* **Task statement**
Within the material below, locate the line with "thickness; 384 × 384 image matrix. Female patient." and the line with "<43,159,89,203> (left, top, right, bottom; pixels)", then return those two lines and all lines between them, exactly as written.

* **Data extract**
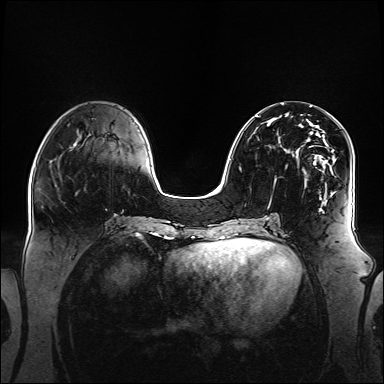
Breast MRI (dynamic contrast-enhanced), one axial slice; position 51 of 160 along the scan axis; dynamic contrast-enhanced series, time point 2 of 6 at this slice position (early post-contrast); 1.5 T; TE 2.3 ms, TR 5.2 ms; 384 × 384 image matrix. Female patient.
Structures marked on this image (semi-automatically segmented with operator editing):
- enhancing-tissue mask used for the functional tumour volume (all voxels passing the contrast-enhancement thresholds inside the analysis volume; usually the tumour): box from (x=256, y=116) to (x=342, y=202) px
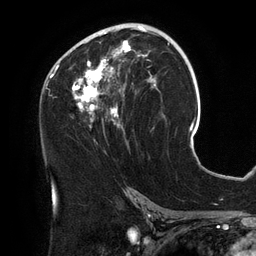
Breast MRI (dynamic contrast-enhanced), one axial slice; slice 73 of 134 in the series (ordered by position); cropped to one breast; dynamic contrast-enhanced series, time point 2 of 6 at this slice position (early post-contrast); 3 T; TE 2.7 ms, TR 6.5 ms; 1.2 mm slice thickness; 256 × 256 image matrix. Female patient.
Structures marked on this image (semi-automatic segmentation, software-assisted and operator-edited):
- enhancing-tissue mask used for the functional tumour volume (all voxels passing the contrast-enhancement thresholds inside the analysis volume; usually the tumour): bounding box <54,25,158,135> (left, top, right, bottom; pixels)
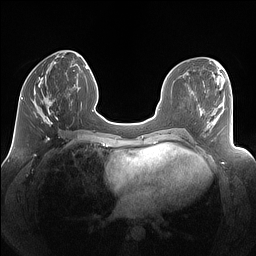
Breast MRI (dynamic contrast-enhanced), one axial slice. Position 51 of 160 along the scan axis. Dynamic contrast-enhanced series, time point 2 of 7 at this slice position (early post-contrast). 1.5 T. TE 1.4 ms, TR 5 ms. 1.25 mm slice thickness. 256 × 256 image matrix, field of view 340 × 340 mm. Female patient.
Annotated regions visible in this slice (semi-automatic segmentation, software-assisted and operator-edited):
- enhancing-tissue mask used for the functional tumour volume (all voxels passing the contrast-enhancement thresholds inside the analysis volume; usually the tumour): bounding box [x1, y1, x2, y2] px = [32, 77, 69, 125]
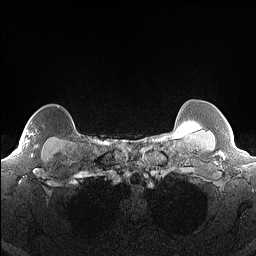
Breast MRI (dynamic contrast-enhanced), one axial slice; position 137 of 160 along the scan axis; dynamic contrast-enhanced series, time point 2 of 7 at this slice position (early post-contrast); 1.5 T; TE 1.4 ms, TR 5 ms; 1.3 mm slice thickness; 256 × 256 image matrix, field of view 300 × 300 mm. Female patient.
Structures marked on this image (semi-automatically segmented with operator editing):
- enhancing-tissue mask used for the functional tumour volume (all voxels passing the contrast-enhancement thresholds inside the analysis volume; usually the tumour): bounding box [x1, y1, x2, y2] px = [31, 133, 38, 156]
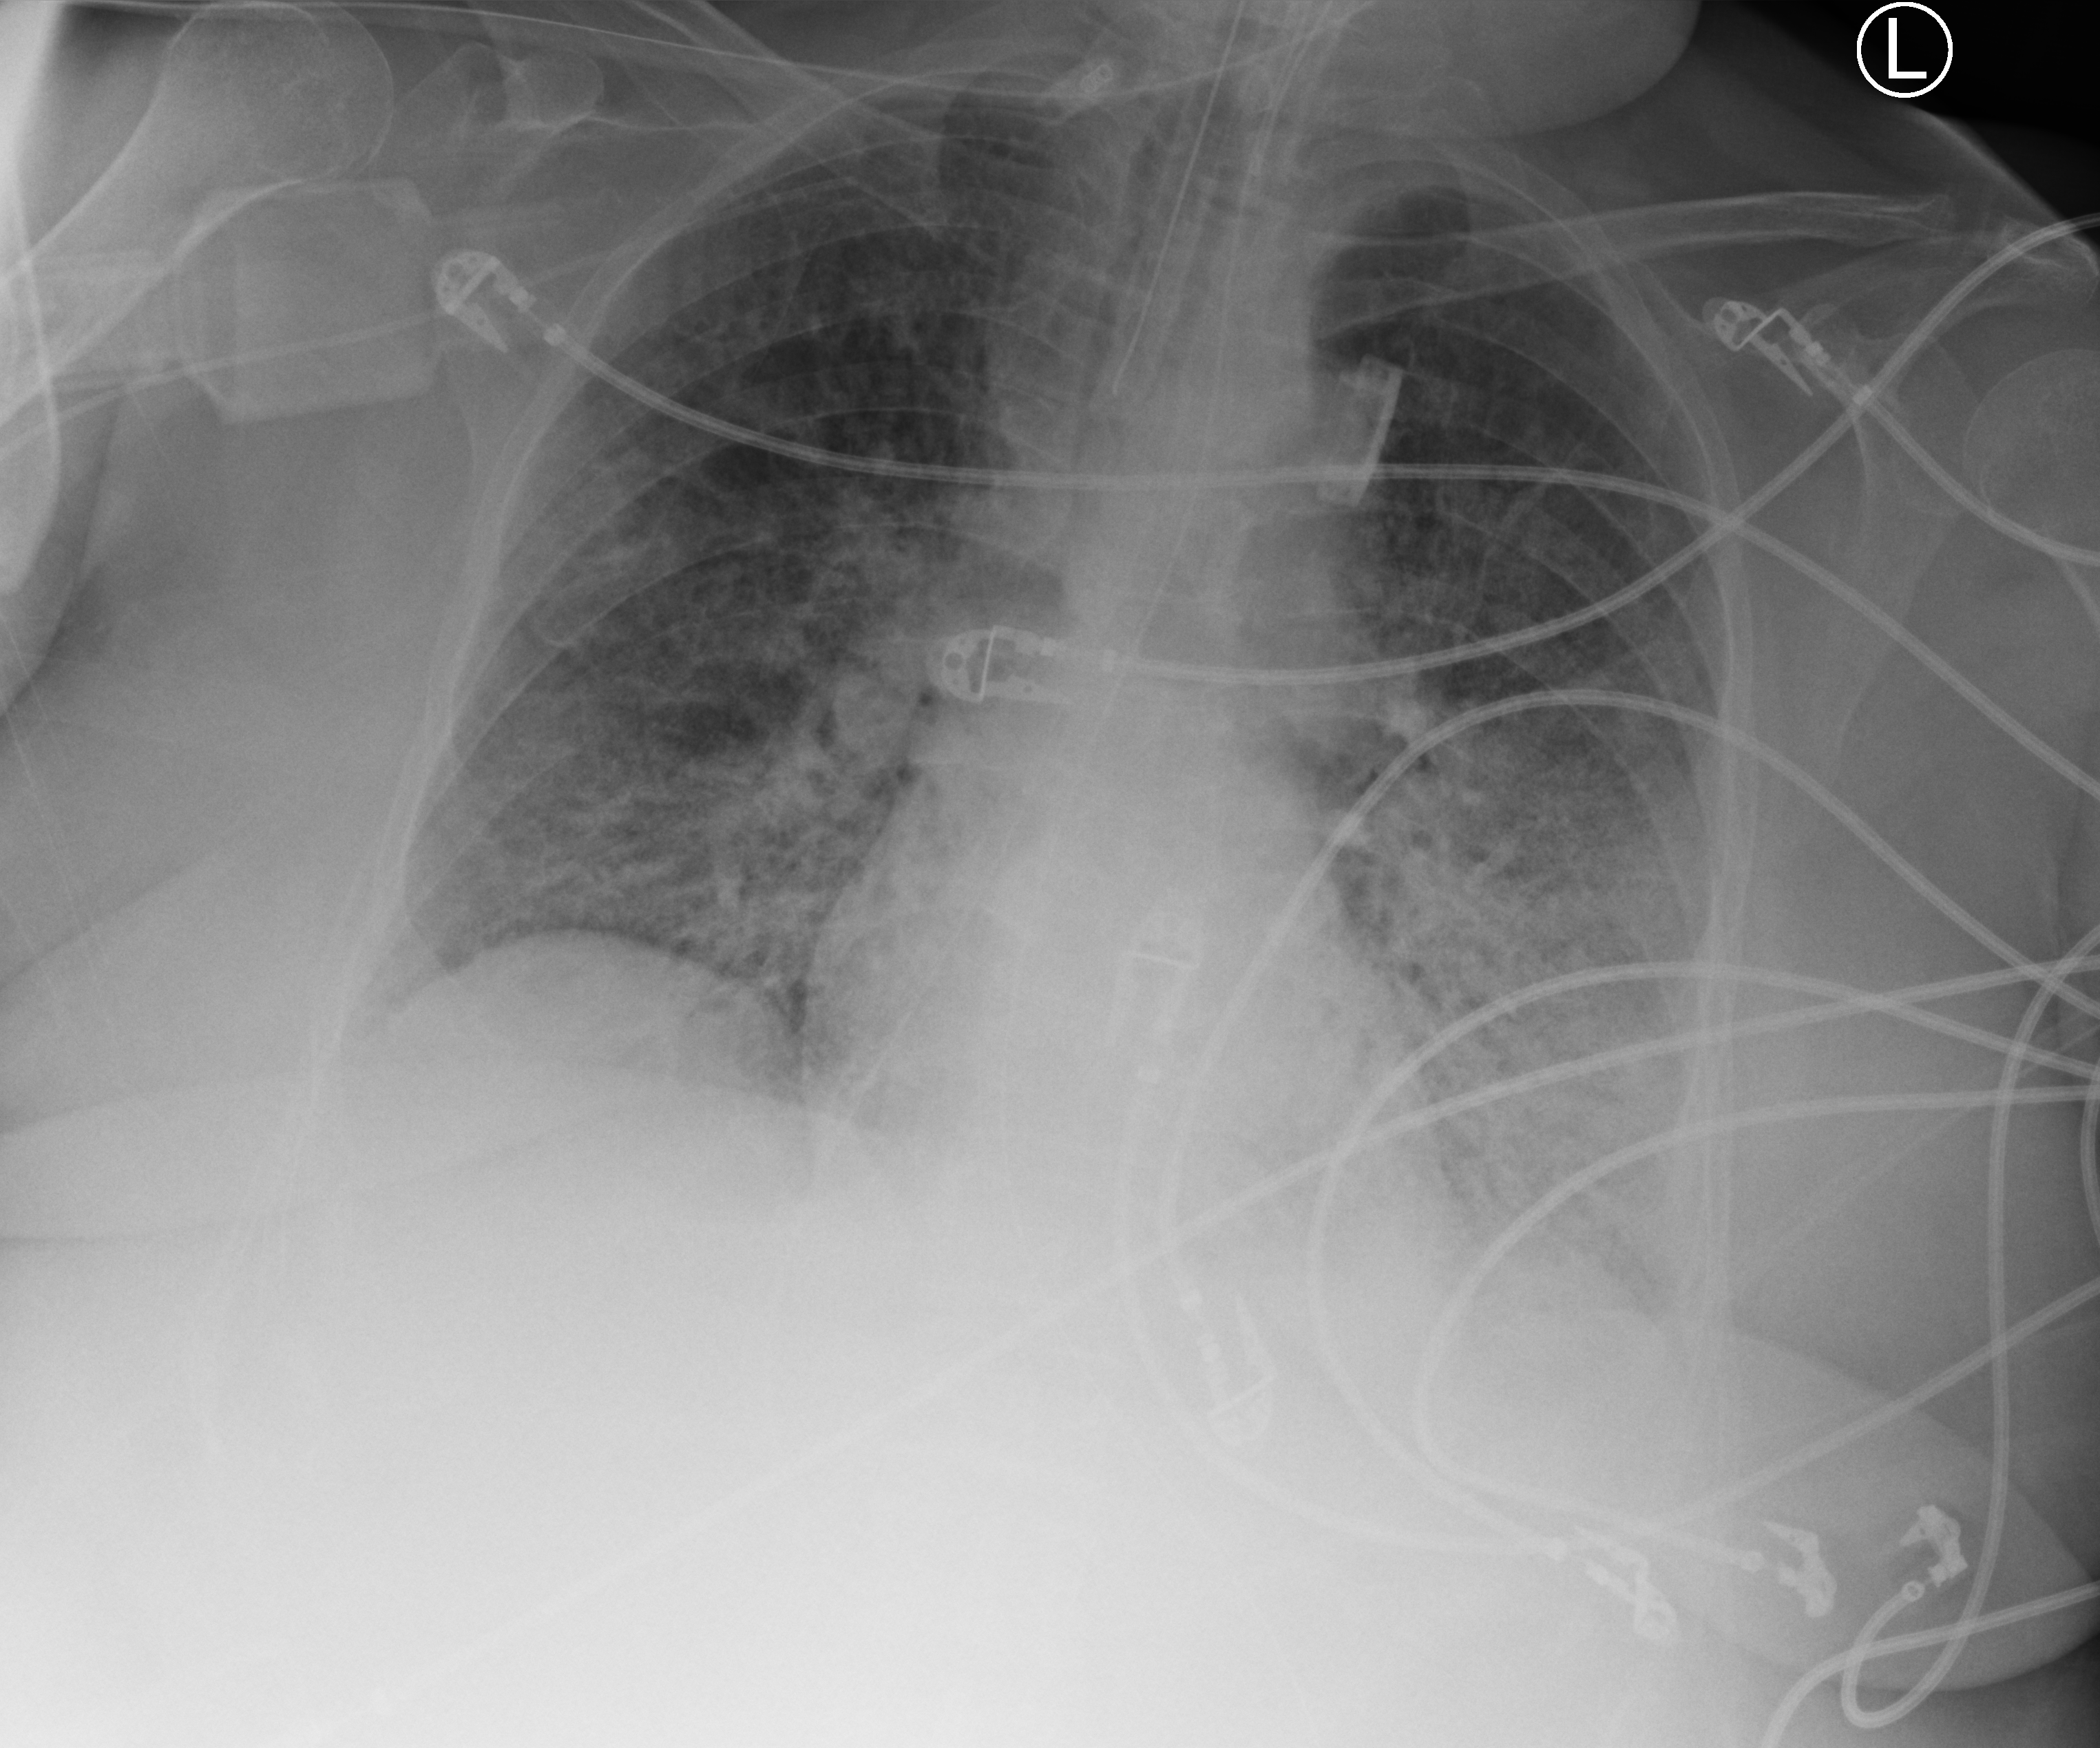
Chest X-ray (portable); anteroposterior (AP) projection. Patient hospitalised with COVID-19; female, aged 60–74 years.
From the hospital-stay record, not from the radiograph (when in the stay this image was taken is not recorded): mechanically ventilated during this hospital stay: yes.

...

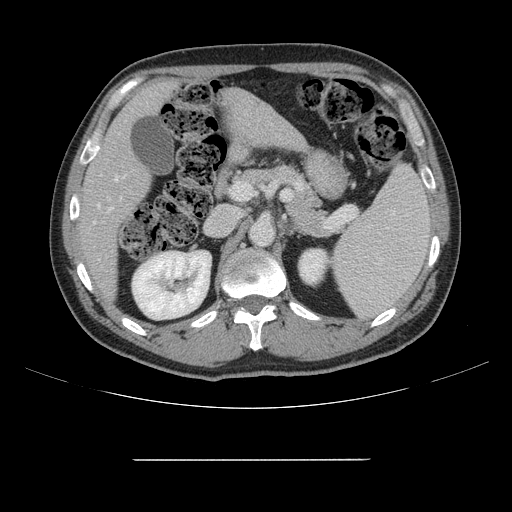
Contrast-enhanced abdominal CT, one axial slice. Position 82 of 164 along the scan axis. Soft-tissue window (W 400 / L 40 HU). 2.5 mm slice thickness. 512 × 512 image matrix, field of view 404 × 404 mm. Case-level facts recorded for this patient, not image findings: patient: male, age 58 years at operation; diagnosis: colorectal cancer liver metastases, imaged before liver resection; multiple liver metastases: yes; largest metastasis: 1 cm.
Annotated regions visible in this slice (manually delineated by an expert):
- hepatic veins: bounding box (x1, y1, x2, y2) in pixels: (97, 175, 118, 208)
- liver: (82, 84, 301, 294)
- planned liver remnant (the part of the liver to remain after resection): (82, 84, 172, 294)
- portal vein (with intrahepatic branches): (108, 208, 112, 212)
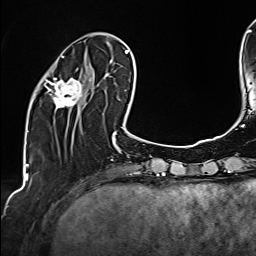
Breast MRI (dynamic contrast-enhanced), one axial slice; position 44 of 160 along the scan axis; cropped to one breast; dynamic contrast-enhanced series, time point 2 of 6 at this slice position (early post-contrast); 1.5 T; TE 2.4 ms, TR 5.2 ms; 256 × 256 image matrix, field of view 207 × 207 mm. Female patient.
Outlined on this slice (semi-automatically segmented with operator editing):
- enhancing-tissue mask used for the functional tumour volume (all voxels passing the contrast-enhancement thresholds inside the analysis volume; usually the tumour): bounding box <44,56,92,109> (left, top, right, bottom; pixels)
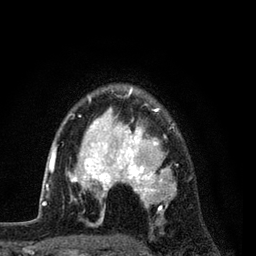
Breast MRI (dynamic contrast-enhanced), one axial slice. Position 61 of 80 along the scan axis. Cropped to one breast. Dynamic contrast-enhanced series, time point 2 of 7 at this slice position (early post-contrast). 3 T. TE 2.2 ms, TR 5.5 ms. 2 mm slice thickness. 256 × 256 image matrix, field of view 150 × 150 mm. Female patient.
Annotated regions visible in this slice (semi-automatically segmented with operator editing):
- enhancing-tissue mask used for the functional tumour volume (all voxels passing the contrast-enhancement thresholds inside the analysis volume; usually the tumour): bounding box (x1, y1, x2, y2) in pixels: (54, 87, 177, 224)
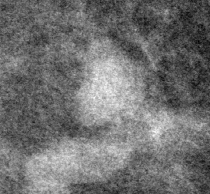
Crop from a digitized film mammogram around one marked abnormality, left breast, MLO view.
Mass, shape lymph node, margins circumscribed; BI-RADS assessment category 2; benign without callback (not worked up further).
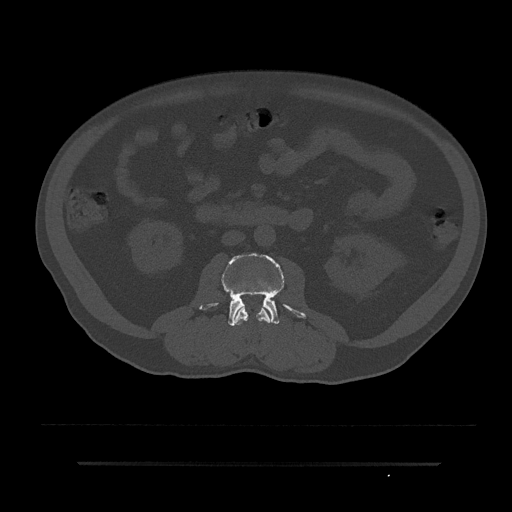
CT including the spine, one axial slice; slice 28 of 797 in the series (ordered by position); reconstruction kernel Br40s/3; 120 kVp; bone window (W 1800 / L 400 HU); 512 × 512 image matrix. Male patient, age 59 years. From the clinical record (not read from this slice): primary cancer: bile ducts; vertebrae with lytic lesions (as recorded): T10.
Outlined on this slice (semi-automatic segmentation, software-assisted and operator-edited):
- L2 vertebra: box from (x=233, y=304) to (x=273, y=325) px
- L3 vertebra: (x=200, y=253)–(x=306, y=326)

==

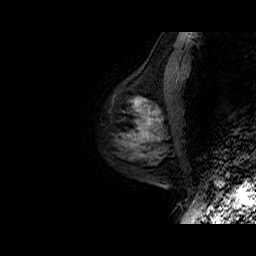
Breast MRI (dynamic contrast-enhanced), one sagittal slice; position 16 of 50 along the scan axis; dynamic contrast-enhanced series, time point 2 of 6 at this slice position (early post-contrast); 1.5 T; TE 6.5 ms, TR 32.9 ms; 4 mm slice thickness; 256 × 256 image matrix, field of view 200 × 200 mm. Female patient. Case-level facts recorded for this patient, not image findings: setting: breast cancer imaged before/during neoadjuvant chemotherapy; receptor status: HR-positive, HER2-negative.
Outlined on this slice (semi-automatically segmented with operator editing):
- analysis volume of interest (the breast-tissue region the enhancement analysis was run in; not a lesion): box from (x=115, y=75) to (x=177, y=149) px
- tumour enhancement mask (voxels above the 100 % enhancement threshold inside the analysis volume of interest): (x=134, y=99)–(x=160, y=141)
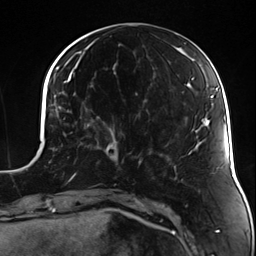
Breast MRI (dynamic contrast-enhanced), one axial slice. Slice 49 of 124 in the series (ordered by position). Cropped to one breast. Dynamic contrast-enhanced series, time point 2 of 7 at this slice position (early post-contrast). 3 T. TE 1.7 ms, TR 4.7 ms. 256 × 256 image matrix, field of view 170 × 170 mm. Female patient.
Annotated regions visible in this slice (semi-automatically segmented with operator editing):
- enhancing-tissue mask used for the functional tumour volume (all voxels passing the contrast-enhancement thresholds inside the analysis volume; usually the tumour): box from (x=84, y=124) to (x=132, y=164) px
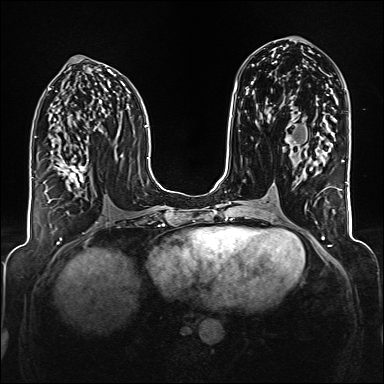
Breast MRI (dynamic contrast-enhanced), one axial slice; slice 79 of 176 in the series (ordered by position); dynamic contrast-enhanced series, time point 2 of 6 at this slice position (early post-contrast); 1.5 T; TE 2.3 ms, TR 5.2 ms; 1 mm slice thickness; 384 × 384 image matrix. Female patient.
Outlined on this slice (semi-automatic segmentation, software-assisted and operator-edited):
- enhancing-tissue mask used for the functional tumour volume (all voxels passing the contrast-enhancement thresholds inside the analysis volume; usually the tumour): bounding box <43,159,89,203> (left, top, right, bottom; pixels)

* **Answer for the task**
Breast MRI (dynamic contrast-enhanced), one axial slice; slice 79 of 176 in the series (ordered by position); dynamic contrast-enhanced series, time point 2 of 6 at this slice position (early post-contrast); 1.5 T; TE 2.3 ms, TR 5.2 ms; 1 mm slice thickness; 384 × 384 image matrix. Female patient.
Outlined on this slice (semi-automatic segmentation, software-assisted and operator-edited):
- enhancing-tissue mask used for the functional tumour volume (all voxels passing the contrast-enhancement thresholds inside the analysis volume; usually the tumour): bounding box <43,159,89,203> (left, top, right, bottom; pixels)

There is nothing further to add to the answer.